Abstract

“Oubliez Waterloo,” these two words, written very large over the reproduction of Baron Charles von Steuben's romantic painting of Napoleon surrounded by a group of adoring soldiers on what looks like a battlefield, formed the motto of a 2007 advertisement campaign by Eurostar, the cross-Channel train system, as it replaced London’s Waterloo Station by Saint Pancras Station, as terminus of the London-Paris journey. Disseminated through the major French magazines and newspapers and posted over the main entrance of the Gare du Nord in Paris, this motto encouraged French travelers to forget an obsession with its past military splendor and live in a post-Waterloo era, the peaceful and exciting era of easy shopping and convenient traveling. But at the same time as Eurostar passengers were encouraged to “forget Waterloo,” the slogan as well as the painting (which is not representing Waterloo but the return of Napoleon from Elba) reminded them of the greatness of the event.
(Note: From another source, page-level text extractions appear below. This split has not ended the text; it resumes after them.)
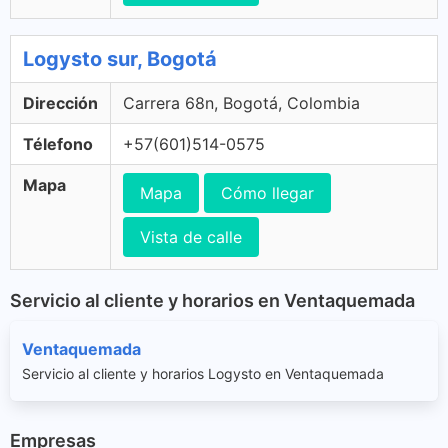
Logysto sur, Bogotá
Dirección
Carrera 68n, Bogotá, Colombia
Télefono
+57(601)514-0575
Mapa
Mapa
Cómo llegar
Vista de calle
Servicio al cliente y horarios en Ventaquemada
Ventaquemada
Servicio al cliente y horarios Logysto en Ventaquemada
Empresas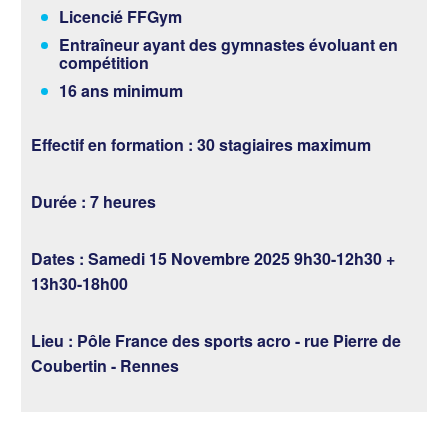
Licencié FFGym
Entraîneur ayant des gymnastes évoluant en
compétition
16 ans minimum
Effectif en formation :
30 stagiaires maximum
Durée :
7 heures
Dates :
Samedi 15 Novembre 2025 9h30-12h30 +
13h30-18h00
Lieu :
Pôle France des sports acro - rue Pierre de
Coubertin - Rennes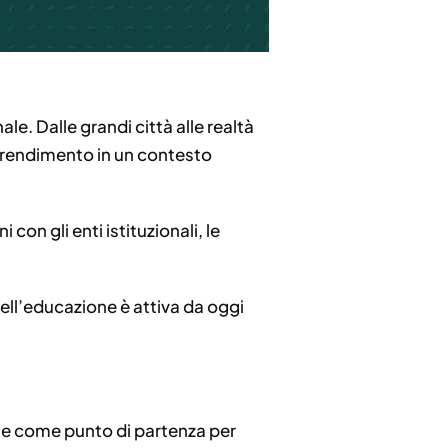
ale. Dalle grandi città alle realtà
apprendimento in un contesto
con gli enti istituzionali, le
 dell’educazione è attiva da oggi
ne come punto di partenza per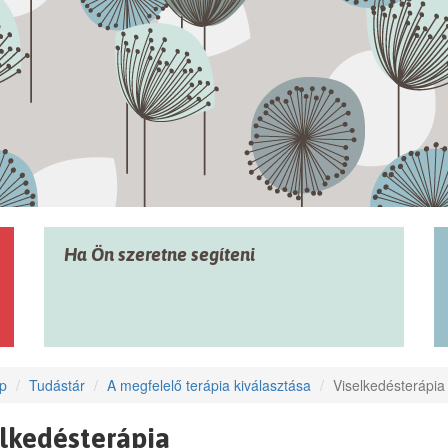
Ha Ön szeretne segíteni
p
Tudástár
A megfelelő terápia kiválasztása
Viselkedésterápia
lkedésterápia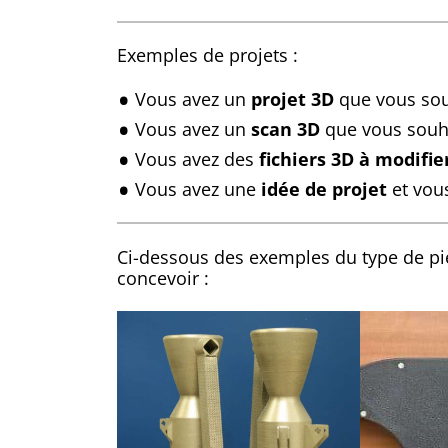
Exemples de projets :
Vous avez un
projet 3D
que vous souh
Vous avez un
scan 3D
que vous souha
Vous avez des
fichiers 3D à modifie
Vous avez une
idée de projet
et vous
Ci-dessous des exemples du type de p
concevoir :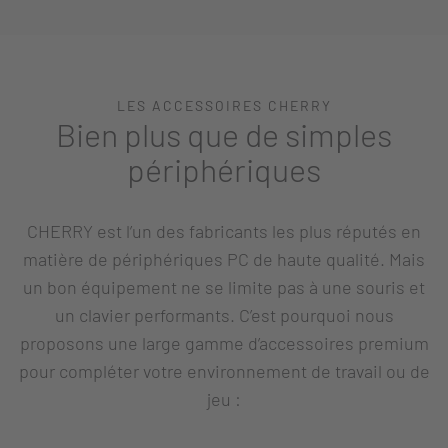
LES ACCESSOIRES CHERRY
Bien plus que de simples
périphériques
CHERRY est l’un des fabricants les plus réputés en
matière de périphériques PC de haute qualité. Mais
un bon équipement ne se limite pas à une souris et
un clavier performants. C’est pourquoi nous
proposons une large gamme d’accessoires premium
pour compléter votre environnement de travail ou de
jeu :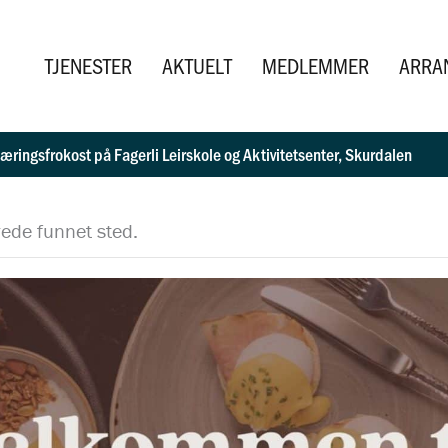
TJENESTER
AKTUELT
MEDLEMMER
ARRA
æringsfrokost på Fagerli Leirskole og Aktivitetsenter, Skurdalen
ede funnet sted.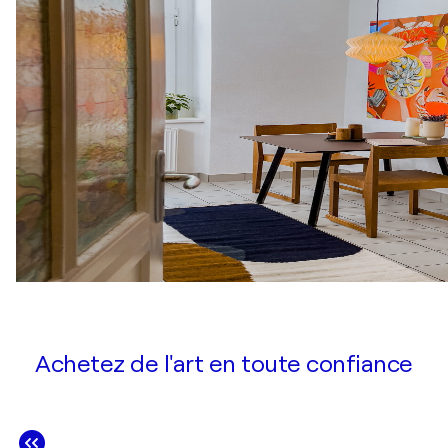
Achetez de l'art en toute confiance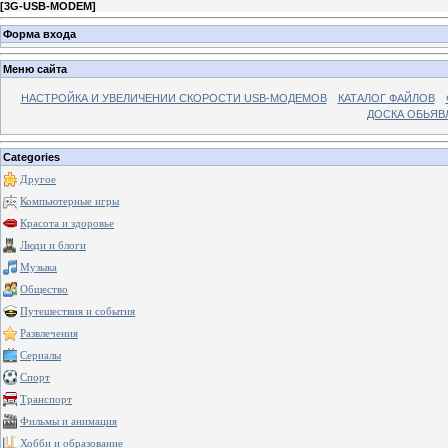
[
3G-USB-MODEM
]
Форма входа
Меню сайта
НАСТРОЙКА И УВЕЛИЧЕНИИ СКОРОСТИ USB-МОДЕМОВ
КАТАЛОГ ФАЙЛОВ
ДОСКА ОБЬЯВ
Categories
Другое
Компьютерные игры
Красота и здоровье
Люди и блоги
Музыка
Общество
Путешествия и события
Развлечения
Сериалы
Спорт
Транспорт
Фильмы и анимация
Хобби и образование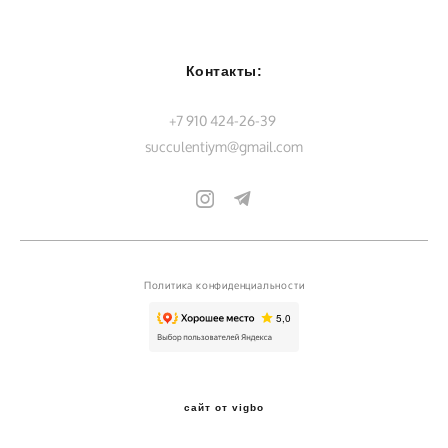
Контакты:
+7 910 424-26-39
succulentiym@gmail.com
Политика конфиденциальности
сайт от vigbo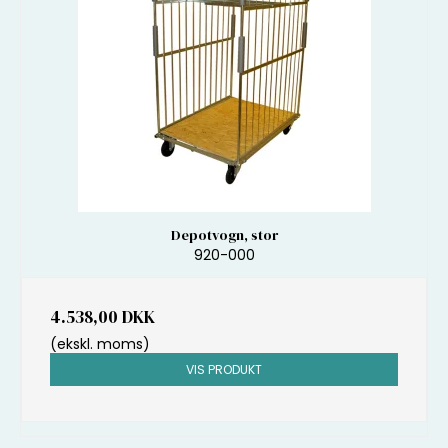
Depotvogn, stor
920-000
4.538,00 DKK
(ekskl. moms)
VIS PRODUKT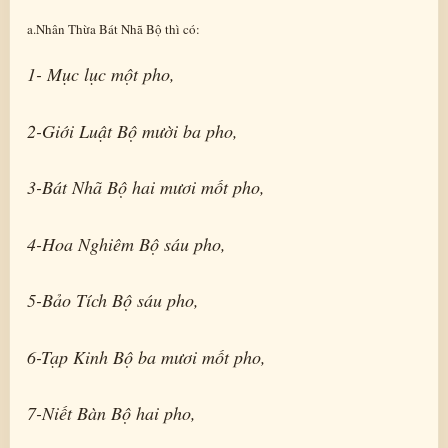
a.Nhân Thừa Bát Nhã Bộ thì có:
1- Mục lục một pho,
2-Giới Luật Bộ mười ba pho,
3-Bát Nhã Bộ hai mươi mốt pho,
4-Hoa Nghiêm Bộ sáu pho,
5-Bảo Tích Bộ sáu pho,
6-Tạp Kinh Bộ ba mươi mốt pho,
7-Niết Bàn Bộ hai pho,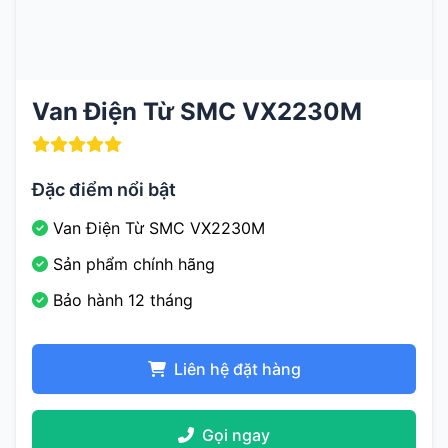
Van Điện Từ SMC VX2230M
Đặc điểm nổi bật
Van Điện Từ SMC VX2230M
Sản phẩm chính hãng
Bảo hành 12 tháng
Liên hệ đặt hàng
Gọi ngay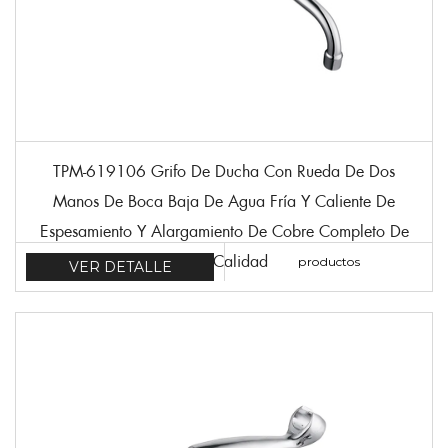
TPM-619106 Grifo De Ducha Con Rueda De Dos
Manos De Boca Baja De Agua Fría Y Caliente De
Espesamiento Y Alargamiento De Cobre Completo De
Alta Calidad
productos
VER DETALLE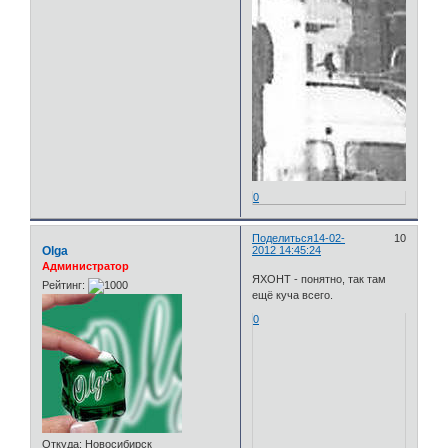
0
Поделиться
14-02-
10
Olga
2012 14:45:24
Администратор
ЯХОНТ - понятно, так там
Рейтинг:
ещё куча всего.
0
Откуда:
Новосибирск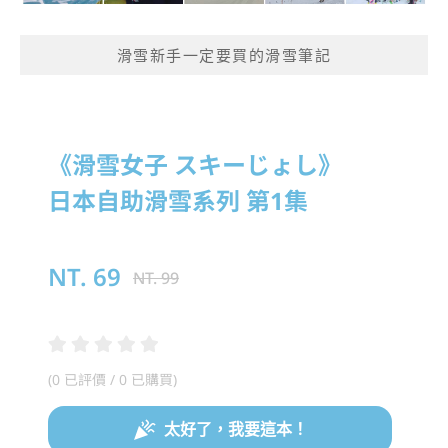
滑雪新手一定要買的滑雪筆記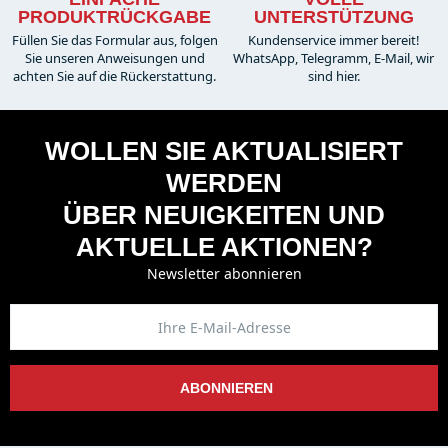
PRODUKTRÜCKGABE
UNTERSTÜTZUNG
Füllen Sie das Formular aus, folgen
Kundenservice immer bereit!
Sie unseren Anweisungen und
WhatsApp, Telegramm, E-Mail, wir
achten Sie auf die Rückerstattung.
sind hier.
WOLLEN SIE AKTUALISIERT
WERDEN
ÜBER NEUIGKEITEN UND
AKTUELLE AKTIONEN?
Newsletter abonnieren
ABONNIEREN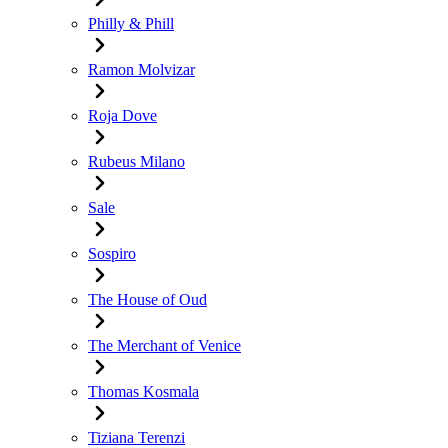
Philly & Phill
Ramon Molvizar
Roja Dove
Rubeus Milano
Sale
Sospiro
The House of Oud
The Merchant of Venice
Thomas Kosmala
Tiziana Terenzi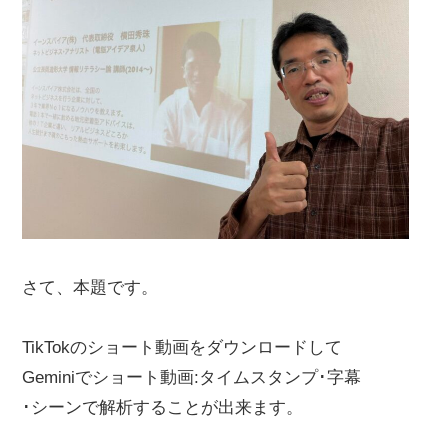
さて、本題です。
TikTokのショート動画をダウンロードして
Geminiでショート動画:タイムスタンプ･字幕
･シーンで解析することが出来ます。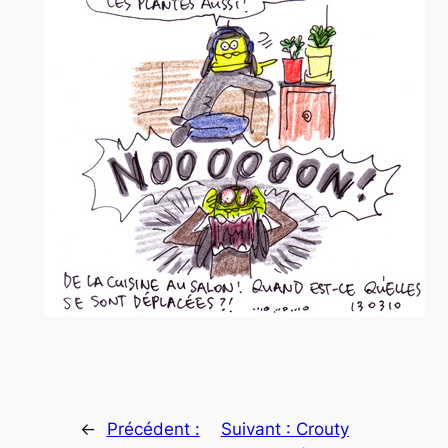
←
Précédent :
Suivant :
Crouty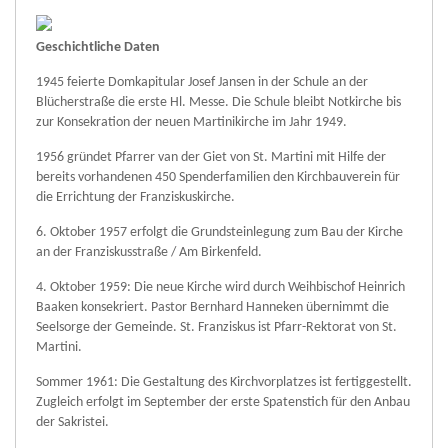
Geschichtliche Daten
1945 feierte Domkapitular Josef Jansen in der Schule an der
Blücherstraße die erste Hl. Messe. Die Schule bleibt Notkirche bis
zur Konsekration der neuen Martinikirche im Jahr 1949.
1956 gründet Pfarrer van der Giet von St. Martini mit Hilfe der
bereits vorhandenen 450 Spenderfamilien den Kirchbauverein für
die Errichtung der Franziskuskirche.
6. Oktober 1957 erfolgt die Grundsteinlegung zum Bau der Kirche
an der Franziskusstraße / Am Birkenfeld.
4. Oktober 1959: Die neue Kirche wird durch Weihbischof Heinrich
Baaken konsekriert. Pastor Bernhard Hanneken übernimmt die
Seelsorge der Gemeinde. St. Franziskus ist Pfarr-Rektorat von St.
Martini.
Sommer 1961: Die Gestaltung des Kirchvorplatzes ist fertiggestellt.
Zugleich erfolgt im September der erste Spatenstich für den Anbau
der Sakristei.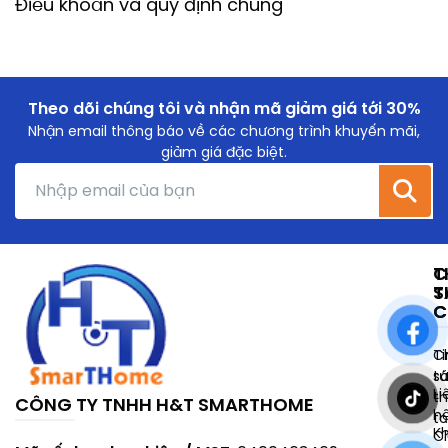
Điều khoản và quy định chung
Theo dõi chúng tôi và nhận mã giảm giá tới 30%
Nhận email thông báo về các chương trình khuyến mãi,
giảm giá đặc biệt.
T
C
T
S
C
C
Ti
C
t
s
Li
t
CÔNG TY TNHH H&T SMARTHOME
h
t
K
C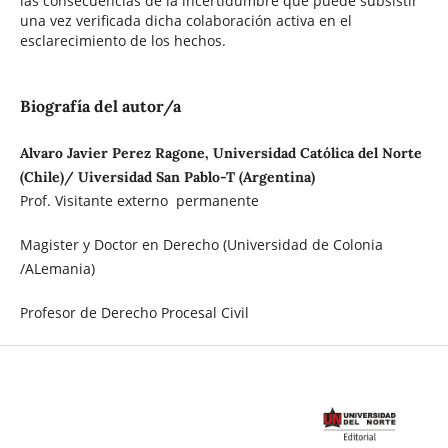
las consecuencias de la incertidumbre que puede subsistir
una vez verificada dicha colaboración activa en el
esclarecimiento de los hechos.
Biografía del autor/a
Alvaro Javier Perez Ragone, Universidad Católica del Norte
(Chile)/ Uiversidad San Pablo-T (Argentina)
Prof. Visitante externo permanente
Magister y Doctor en Derecho (Universidad de Colonia
/ALemania)
Profesor de Derecho Procesal Civil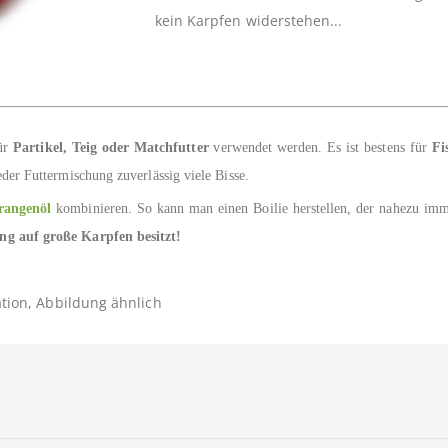
kein Karpfen widerstehen...
für
Partikel, Teig oder Matchfutter
verwendet werden. Es ist bestens für
Fi
eder Futtermischung zuverlässig viele Bisse.
rangenöl
kombinieren. So kann man einen Boilie herstellen, der nahezu imm
g auf große Karpfen besitzt!
tion, Abbildung ähnlich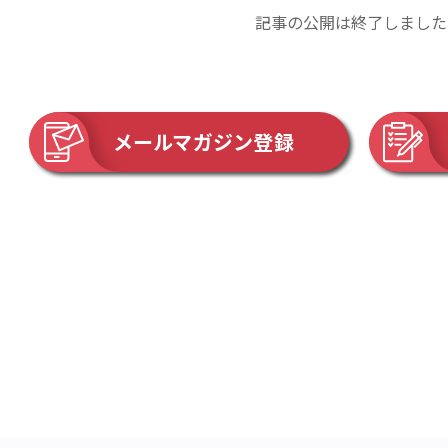
記事の公開は終了しました
メールマガジン登録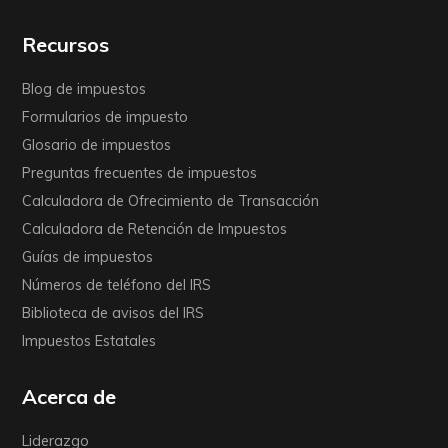
Recursos
Blog de impuestos
Formularios de impuesto
Glosario de impuestos
Preguntas frecuentes de impuestos
Calculadora de Ofrecimiento de Transacción
Calculadora de Retención de Impuestos
Guías de impuestos
Números de teléfono del IRS
Biblioteca de avisos del IRS
Impuestos Estatales
Acerca de
Liderazgo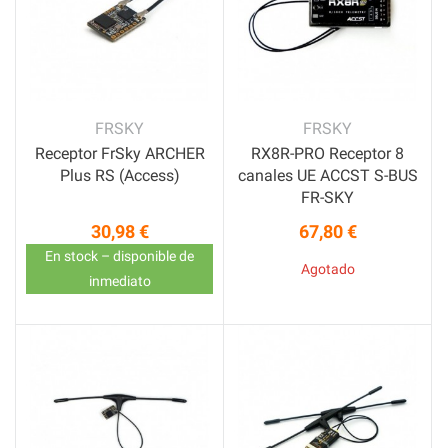
FRSKY
FRSKY
Receptor FrSky ARCHER
RX8R-PRO Receptor 8
Plus RS (Access)
canales UE ACCST S-BUS
FR-SKY
30,98 €
67,80 €
Precio
Precio
En stock – disponible de
Agotado
inmediato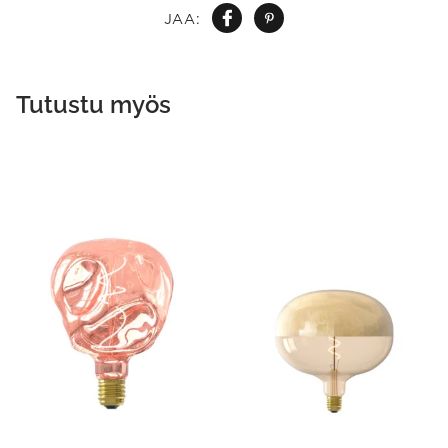
JAA:
Tutustu myös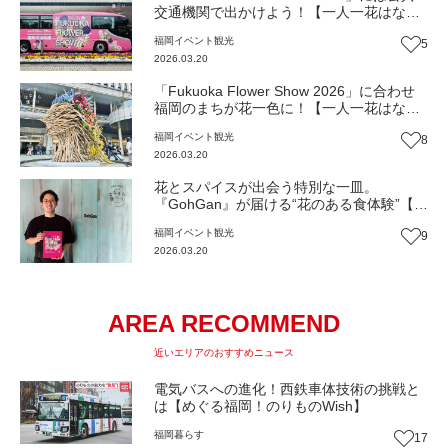
交通機関で出かけよう！【一人一花はなき
ん便り】Vol.50
福岡
イベント
観光
5
2026.03.20
「Fukuoka Flower Show 2026」に合わせ
福岡のまちが花一色に！【一人一花はなき
ん便り】 Vol.49
福岡
イベント
観光
8
2026.03.20
花とスパイスが出会う特別な一皿。
『GohGan』が届ける“花のある食体験”【一
人一花はなきん便り】Vol.48
福岡
イベント
観光
9
2026.03.20
AREA RECOMMEND
近いエリアのおすすめニュース
電気バスへの進化！西鉄車体技術の挑戦と
は【めぐる福岡！のりものWish】
福岡
暮らす
17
Thus the advertisement was cleverly playing both on the banality of the exhortation (now it is time to live in a world of peace and friendly commercial exchanges) and the perverse and paradoxical attachment of the French for a battle that was their “Waterloo,” that signed the end of the legitimate power of their army as inheritor of the Revolution. This article analyzes the relation between defeat and narrative, “the strange translatory process,” according to which, “the French (…) managed to make an epic out of the (Waterloo) defeat” (John Keegan, The Face of Battle).